La question à propos de Ducharme était légitime puisque la gestion du dossier de Bergevin a été chaotique. L’ancien DG s’est retrouvé dans une position inconfortable en devant entreprendre la dernière année de son contrat sans une nouvelle entente. On a ensuite senti que le lien de proximité s’était effrité entre les deux hommes. Après avoir démontré peu d’intérêt à vouloir poursuivre son association avec le CH, Bergevin avait ensuite mentionné qu’il le désirait dans un monde idéal. Ça s’est conclu de la pire des façons avec une fuite dans les médias alors que les entrevues avaient déjà été entamées par Molson pour la suite des choses. 

« Je ne crois pas du tout qu’il doit interpréter cela comme un manque de respect envers lui.  Même que, si vous lui demandiez, je ne crois pas que Marc trouverait une situation dans laquelle il a eu un manque de respect à son endroit. Je continue avoir beaucoup de respect envers lui », a commenté Molson. 

Quant à son mutisme public dans ce contexte qui bouillonnait, Molson prétend que ça revient au DG de commenter les performances de l’équipe. « Je ne l’ai jamais fait et je ne le ferai jamais. En plus, je n’avais pas pris ma décision pour Marc, ça ne faisait aucun sens de sortir publiquement, je le fais quand j’ai quelque chose à dire. »

L’autre dossier mal géré a, bien sûr, été la sélection de Logan Mailloux au dernier repêchage. Les répercussions négatives ont fait mal à l’organisation, mais Molson affirme que le divorce avec Bergevin n’a pas commencé à ce moment. 

« Pas du tout. Il y a plusieurs raisons qui ont mené à ma décision que je vous présente, mais je n’entrerai pas dans les détails. Cette situation très difficile (de Mailloux) a fait mal à beaucoup de gens, mais on a tourné le tout en du positif », a indiqué Molson en refusant de dire s’il regrettait, quelques mois plus tard, ce geste risqué.  

Molson critique le rendement de Timmins

En sacrifiant Bergevin, le départ de Timmins retient un peu moins l’attention. Pourtant, le dossier de Timmins a été maintes fois critiqué et Molson regrette le rendement décevant de ce côté. 

Timmins : un bilan qui n'est pas que négatif

« Avant aujourd’hui, le travail de Trevor était supervisé par Marc. Trevor a dédié tous ses efforts avec le CH depuis 2003 avec de bons et de mauvais coups. Depuis mon arrivée, il y a 10 ans, on a eu trois choix dans le top-10 (Alex Galchenuyk, Jesperi Kotkaniemi et Mikhail Sergachev) dont deux au troisième rang et aucun de ces joueurs n’évolue avec notre équipe. Dans une ligue avec un plafond salarial, c’est essentiel de réussir quand tu as la chance de repêcher plus haut », a déploré Molson avec son regard le plus intense de son point de presse. 
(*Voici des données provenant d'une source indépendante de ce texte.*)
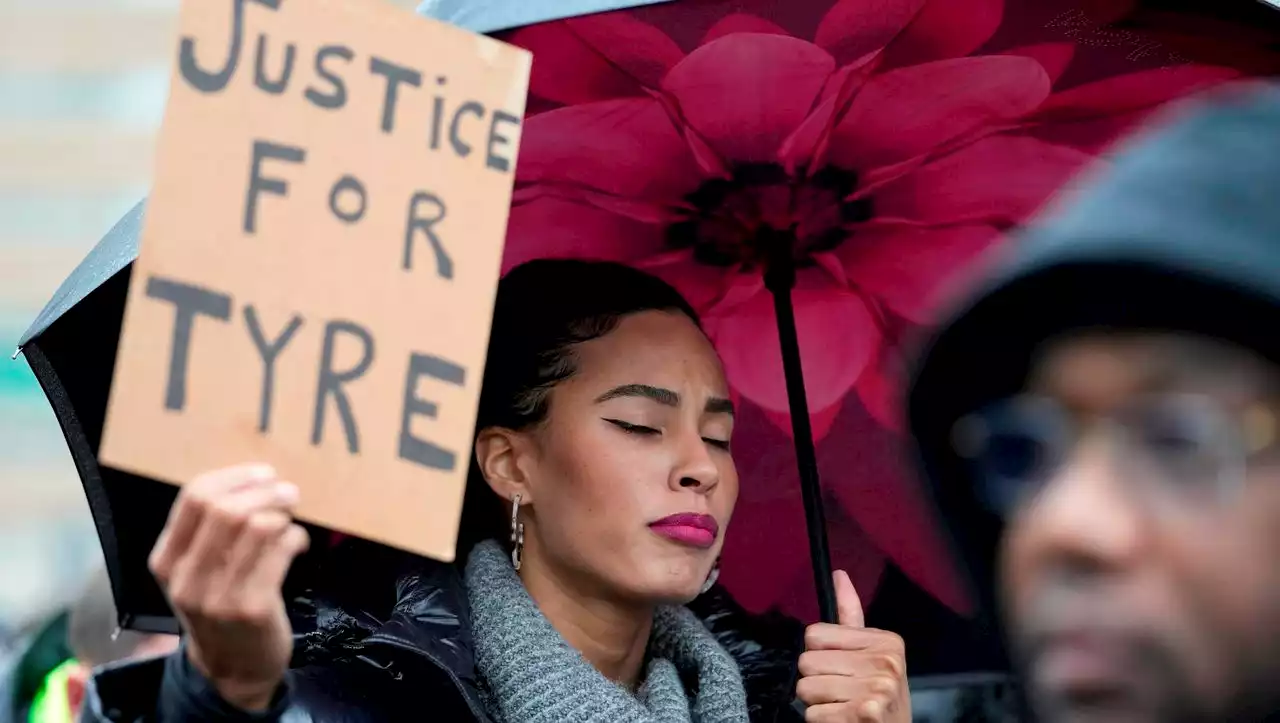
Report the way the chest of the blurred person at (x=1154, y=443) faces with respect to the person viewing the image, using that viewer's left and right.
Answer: facing the viewer and to the left of the viewer

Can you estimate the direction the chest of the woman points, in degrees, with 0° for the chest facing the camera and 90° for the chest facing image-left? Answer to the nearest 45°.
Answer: approximately 315°

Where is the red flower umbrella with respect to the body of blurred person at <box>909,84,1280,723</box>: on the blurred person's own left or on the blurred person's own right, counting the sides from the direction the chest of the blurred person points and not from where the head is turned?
on the blurred person's own right

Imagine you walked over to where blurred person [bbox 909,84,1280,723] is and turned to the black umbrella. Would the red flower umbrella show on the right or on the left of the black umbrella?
right

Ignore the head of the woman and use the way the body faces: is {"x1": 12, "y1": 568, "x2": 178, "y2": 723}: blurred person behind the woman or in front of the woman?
behind

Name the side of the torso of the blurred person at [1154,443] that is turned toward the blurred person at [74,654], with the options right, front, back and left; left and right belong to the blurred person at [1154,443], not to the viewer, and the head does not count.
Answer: right

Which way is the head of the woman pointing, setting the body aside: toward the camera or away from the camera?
toward the camera

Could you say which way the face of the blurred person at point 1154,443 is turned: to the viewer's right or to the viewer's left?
to the viewer's left

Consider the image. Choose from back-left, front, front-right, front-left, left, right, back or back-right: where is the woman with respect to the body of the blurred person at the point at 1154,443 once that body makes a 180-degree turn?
left
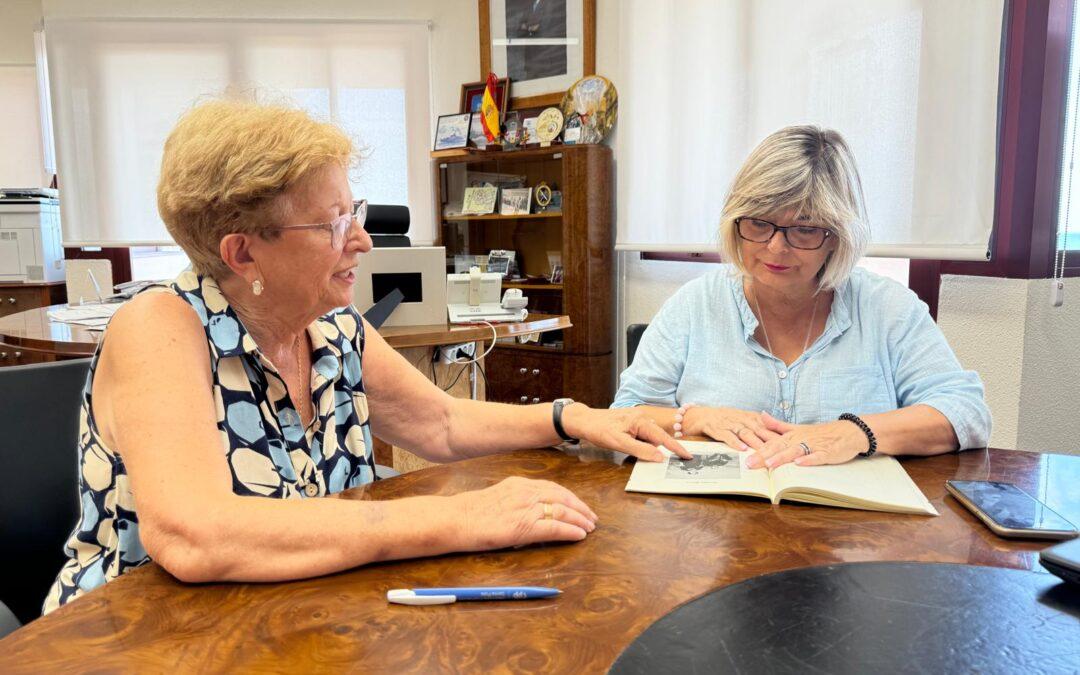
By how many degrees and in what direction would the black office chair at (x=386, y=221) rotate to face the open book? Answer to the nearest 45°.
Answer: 0° — it already faces it

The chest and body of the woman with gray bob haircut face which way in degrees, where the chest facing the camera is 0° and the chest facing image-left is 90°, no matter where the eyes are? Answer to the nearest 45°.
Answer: approximately 0°

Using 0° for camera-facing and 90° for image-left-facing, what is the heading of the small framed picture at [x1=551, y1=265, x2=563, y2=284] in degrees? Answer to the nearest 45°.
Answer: approximately 0°

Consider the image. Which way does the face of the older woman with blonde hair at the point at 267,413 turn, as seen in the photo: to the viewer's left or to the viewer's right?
to the viewer's right
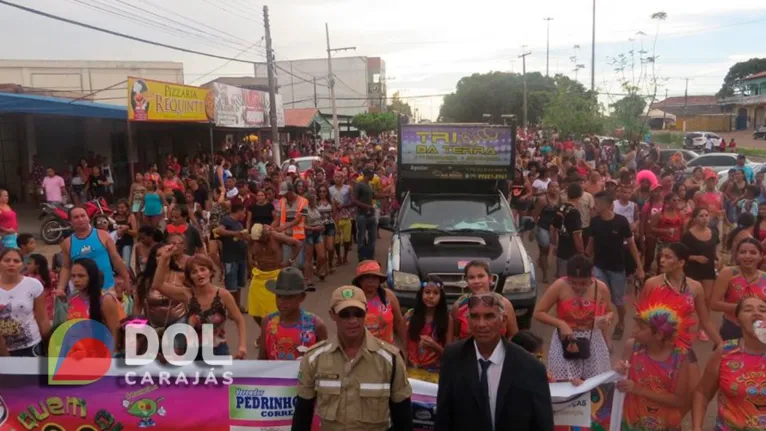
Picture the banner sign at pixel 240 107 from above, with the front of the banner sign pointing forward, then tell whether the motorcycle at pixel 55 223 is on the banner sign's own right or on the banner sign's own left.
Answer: on the banner sign's own right

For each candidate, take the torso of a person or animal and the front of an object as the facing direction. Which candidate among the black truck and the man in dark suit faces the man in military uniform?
the black truck

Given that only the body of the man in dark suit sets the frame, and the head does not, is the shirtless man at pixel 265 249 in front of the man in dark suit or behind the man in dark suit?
behind

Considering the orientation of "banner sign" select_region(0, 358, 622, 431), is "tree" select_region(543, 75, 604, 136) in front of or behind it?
behind

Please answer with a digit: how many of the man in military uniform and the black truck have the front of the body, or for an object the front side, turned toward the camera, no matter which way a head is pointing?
2

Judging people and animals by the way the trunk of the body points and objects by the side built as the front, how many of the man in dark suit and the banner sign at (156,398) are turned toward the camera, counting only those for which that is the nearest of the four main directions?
2

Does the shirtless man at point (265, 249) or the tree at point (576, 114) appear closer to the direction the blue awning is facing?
the shirtless man

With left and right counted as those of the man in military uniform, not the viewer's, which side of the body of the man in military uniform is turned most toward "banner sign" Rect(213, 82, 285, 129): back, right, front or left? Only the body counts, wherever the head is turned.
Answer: back

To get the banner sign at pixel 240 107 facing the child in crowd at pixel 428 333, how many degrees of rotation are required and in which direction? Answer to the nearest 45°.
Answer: approximately 45° to its right

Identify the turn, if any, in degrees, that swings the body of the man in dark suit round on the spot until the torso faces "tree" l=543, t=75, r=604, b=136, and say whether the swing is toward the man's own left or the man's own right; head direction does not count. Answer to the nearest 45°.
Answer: approximately 180°

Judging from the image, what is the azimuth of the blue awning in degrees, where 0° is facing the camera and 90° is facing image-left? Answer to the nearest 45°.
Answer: approximately 315°

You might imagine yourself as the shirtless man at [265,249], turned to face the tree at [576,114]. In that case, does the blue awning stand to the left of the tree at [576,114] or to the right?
left
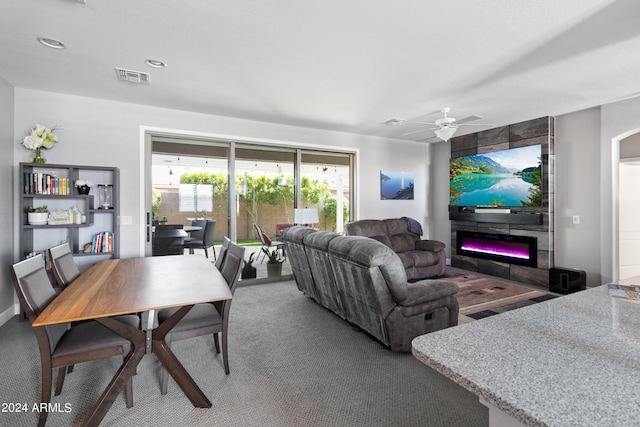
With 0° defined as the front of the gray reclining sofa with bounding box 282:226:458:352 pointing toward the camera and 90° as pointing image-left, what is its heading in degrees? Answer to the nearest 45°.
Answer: approximately 225°

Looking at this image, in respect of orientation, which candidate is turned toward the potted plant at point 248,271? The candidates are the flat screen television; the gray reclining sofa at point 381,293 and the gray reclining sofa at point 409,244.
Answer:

Le faible attrait de Timmins vers les espoirs québécois a souvent refait surface. Il a notamment échappé des joueurs comme Anthony Beauvillier et Nicolas Roy. Ainsi, est-ce que son successeur devra être Québécois ou du moins habiter au Québec ? 

« Je ne mêle pas des décisions hockey, ce sera à nos deux dirigeants de trouver la meilleure personne pour ce poste », a déclaré Molson alors que Gorton possède un bagage très intéressant dans le recrutement. 

« On a eu 45 choix au repêchage depuis notre réinitialisation, il y a cinq ans, et 11 autres vont s’ajouter. C’est essentiel de structurer notre organisation pour mieux faire du côté du développement », a insisté Molson. 

Restructuration complète en vue?

Quels seront les critères pour l'embauche du DG?

Même un miracle ne suffirait sans doute pas pour que le Canadien accède aux séries cette année. Ainsi, le projet d’entamer une véritable reconstruction complète pourrait faire son chemin. Gorton a justemement vécu le tout chez les Rangers de New York. 

« Ce sera à eux (Gorton et l’éventuel DG) de discuter ensemble de leur nouvelle vision. J’ai très hâte qu’on procède à cette discussion. Ce que je veux, c’est gagner et tout est possible. Aucune décision difficile pour le bien d’organisation ne me fait peur », a maintenu le président. 

L’ultime objectif de Molson demeure d’établir de nouveaux standards d’excellence pour mener le club à sa 25e coupe Stanley. Au passage, il veut ajouter de la diversité parmi les employés des opérations hockey, implanter une équipe pour aider les joueurs au niveau de la santé mentale et rétablir une meilleure relation avec les médias qui couvrent sa formation.